(Records provided Opens)
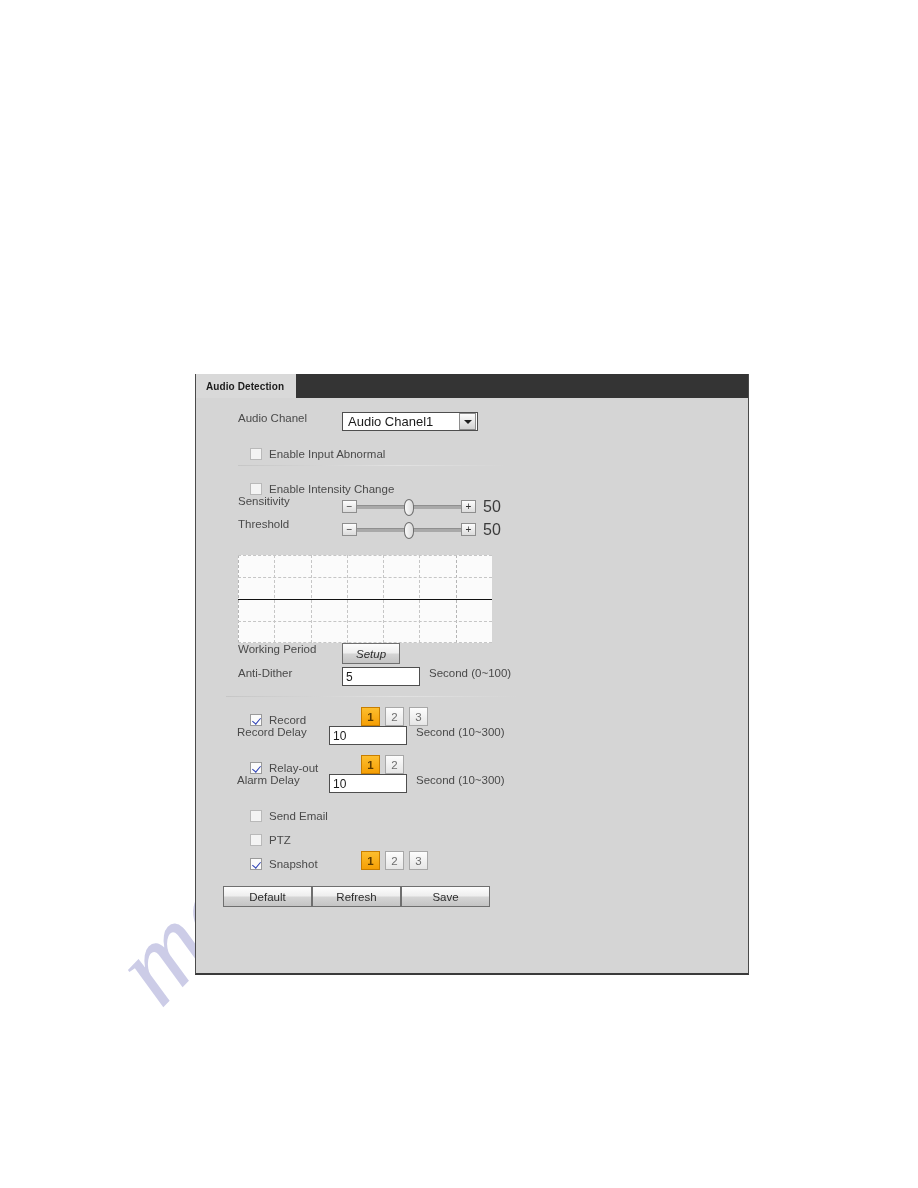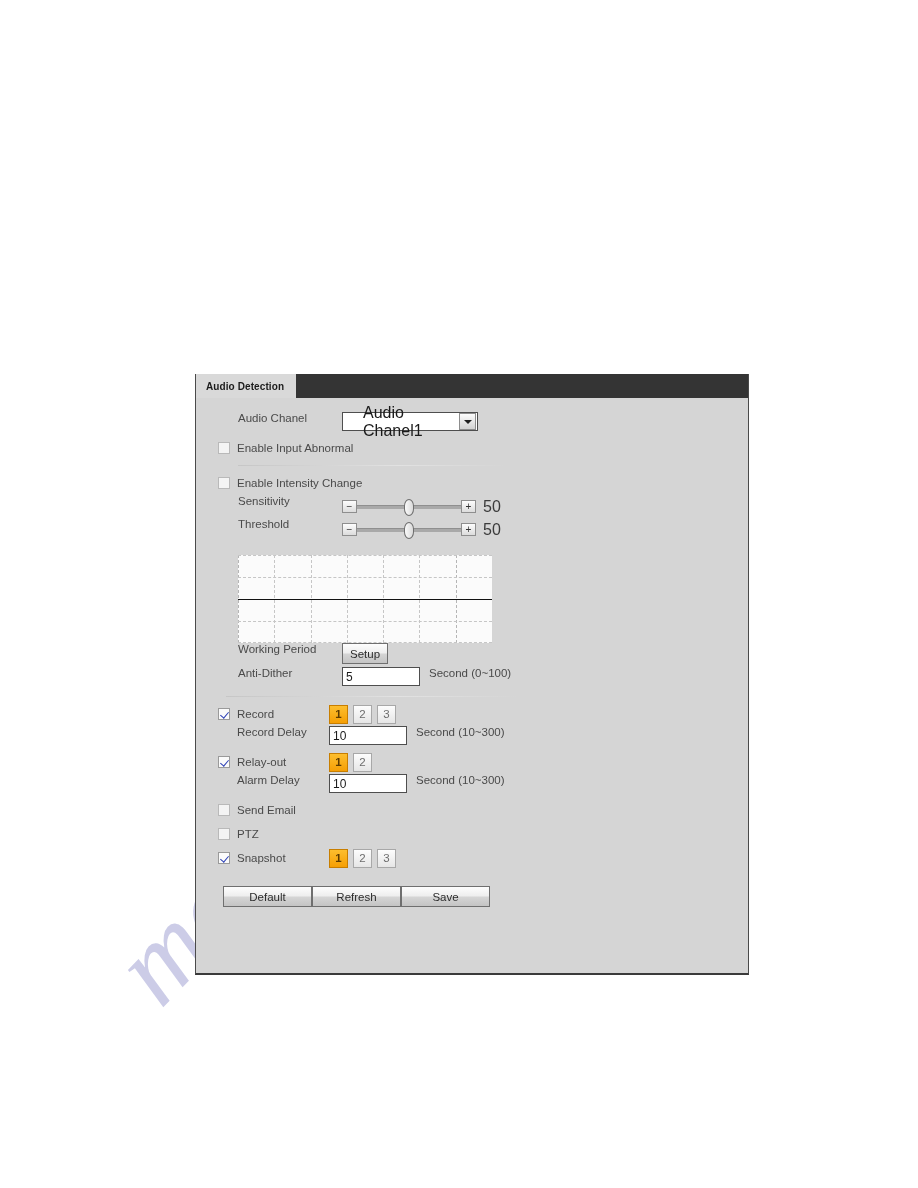--- a/index.html
+++ b/index.html
@@ -93,23 +93,24 @@
     width: 104px;
     flex: 0 0 104px;
     color: #4a4a4a;
     font-size: 11.5px;
     white-space: nowrap;
   }
 
   
   .cbrow {
     display: flex;
-    align-items: center;
+    align-items: flex-end;
     height: 24px;
     padding-left: 22px;
+    margin-left: 32px;
   }
   .cb {
     width: 12px; height: 12px;
     box-sizing: border-box;
     background: #f4f4f4;
     border: 1px solid #b9b9b9;
     margin-right: 7px;
     position: relative;
     flex: 0 0 12px;
   }
@@ -139,22 +140,22 @@
   .sel {
     width: 136px; height: 19px;
     background: #ffffff;
     border: 1px solid #4e4e4e;
     box-sizing: border-box;
     display: flex;
     align-items: center;
     position: relative;
   }
   .sel-value {
-    padding-left: 20px;
-    font-size: 16px;
+    padding-left: 5px;
+    font-size: 13px;
     color: #1a1a1a;
     flex: 1;
   }
   .sel-arrow {
     width: 17px; height: 17px;
     margin-right: 1px;
     background: linear-gradient(#fcfcfc, #d2d2d2);
     border: 1px solid #8d8d8d;
     box-sizing: border-box;
     display: flex; align-items: center; justify-content: center;
@@ -267,21 +268,21 @@
     background: linear-gradient(#fdfdfd 0%, #efefef 45%, #d4d4d4 55%, #c4c4c4 100%);
     border: 1px solid #6f6f6f;
     box-sizing: border-box;
     font-size: 11.5px;
     color: #2d2d2d;
     display: flex;
     align-items: center;
     justify-content: center;
     font-family: "Liberation Sans", sans-serif;
   }
-  #setup-button { width: 46px; height: 21px; }
+  #setup-button { width: 58px; height: 21px; font-style: italic; }
 
   
   .numrow { display: flex; align-items: center; }
   .num {
     width: 19px; height: 19px;
     box-sizing: border-box;
     margin-right: 5px;
     display: flex; align-items: center; justify-content: center;
     font-size: 11.5px;
     border: 1px solid #a8a8a8;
(Records provided Closes)
### Your goal
Give the count, and only the count, of lines in these records that hold the string "items".

### Your response
7